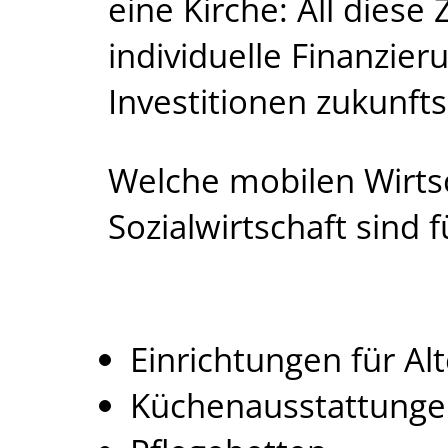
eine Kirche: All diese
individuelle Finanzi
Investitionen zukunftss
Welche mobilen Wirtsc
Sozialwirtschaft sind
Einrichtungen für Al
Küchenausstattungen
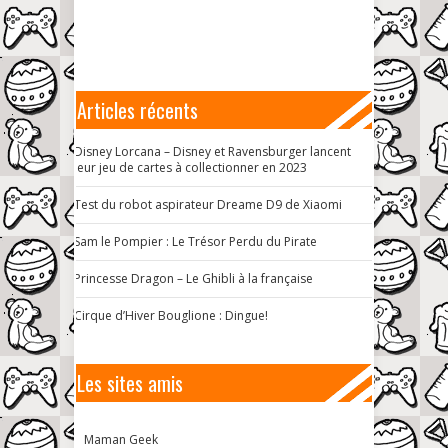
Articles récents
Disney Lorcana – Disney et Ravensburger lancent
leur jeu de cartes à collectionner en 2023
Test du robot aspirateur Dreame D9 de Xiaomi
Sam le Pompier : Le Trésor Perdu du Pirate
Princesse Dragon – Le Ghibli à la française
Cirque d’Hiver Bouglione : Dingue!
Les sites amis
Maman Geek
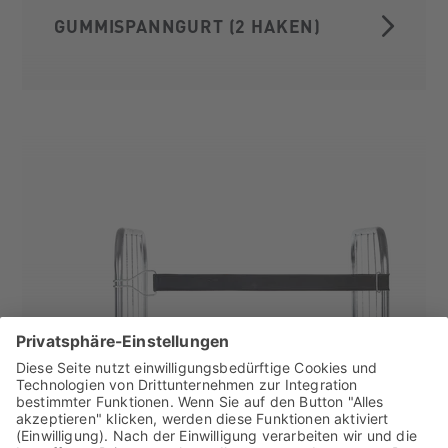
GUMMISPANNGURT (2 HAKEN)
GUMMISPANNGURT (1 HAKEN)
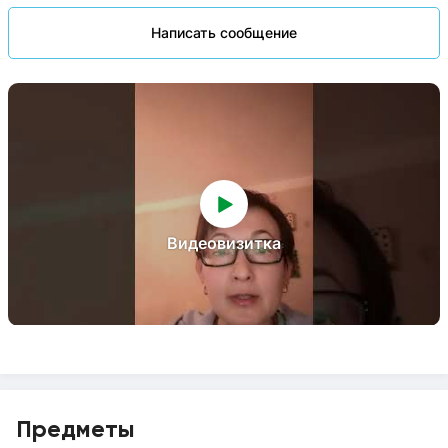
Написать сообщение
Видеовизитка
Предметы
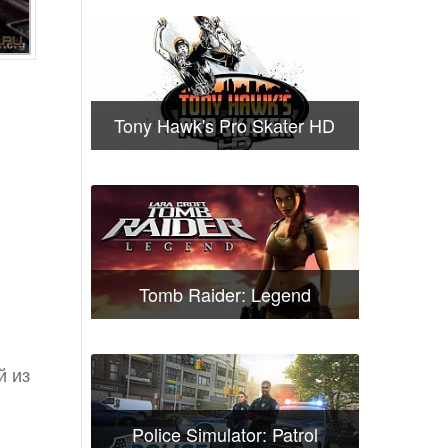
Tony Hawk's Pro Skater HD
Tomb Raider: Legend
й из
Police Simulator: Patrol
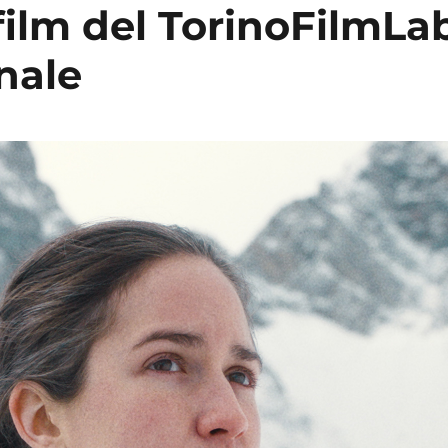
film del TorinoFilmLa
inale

● ● ●

Try it: Quote word for word all the lines of text read from the records, in order, and leave the pictures out of your answer.

Exercise solution:
eine Kirche: All diese
individuelle Finanzi
Investitionen zukunftss
Welche mobilen Wirtsc
Sozialwirtschaft sind
Einrichtungen für Al
Küchenausstattungen
Articles récents
Disney Lorcana – Disney et Ravensburger lancent
leur jeu de cartes à collectionner en 2023
Test du robot aspirateur Dreame D9 de Xiaomi
Sam le Pompier : Le Trésor Perdu du Pirate
Princesse Dragon – Le Ghibli à la française
Cirque d’Hiver Bouglione : Dingue!
Les sites amis
Maman Geek
GUMMISPANNGURT (2 HAKEN)
GUMMISPANNGURT (1 HAKEN)
Написать сообщение
Видеовизитка
Предметы
Tony Hawk's Pro Skater HD
Tomb Raider: Legend
й из
Police Simulator: Patrol
film del TorinoFilmLa
inale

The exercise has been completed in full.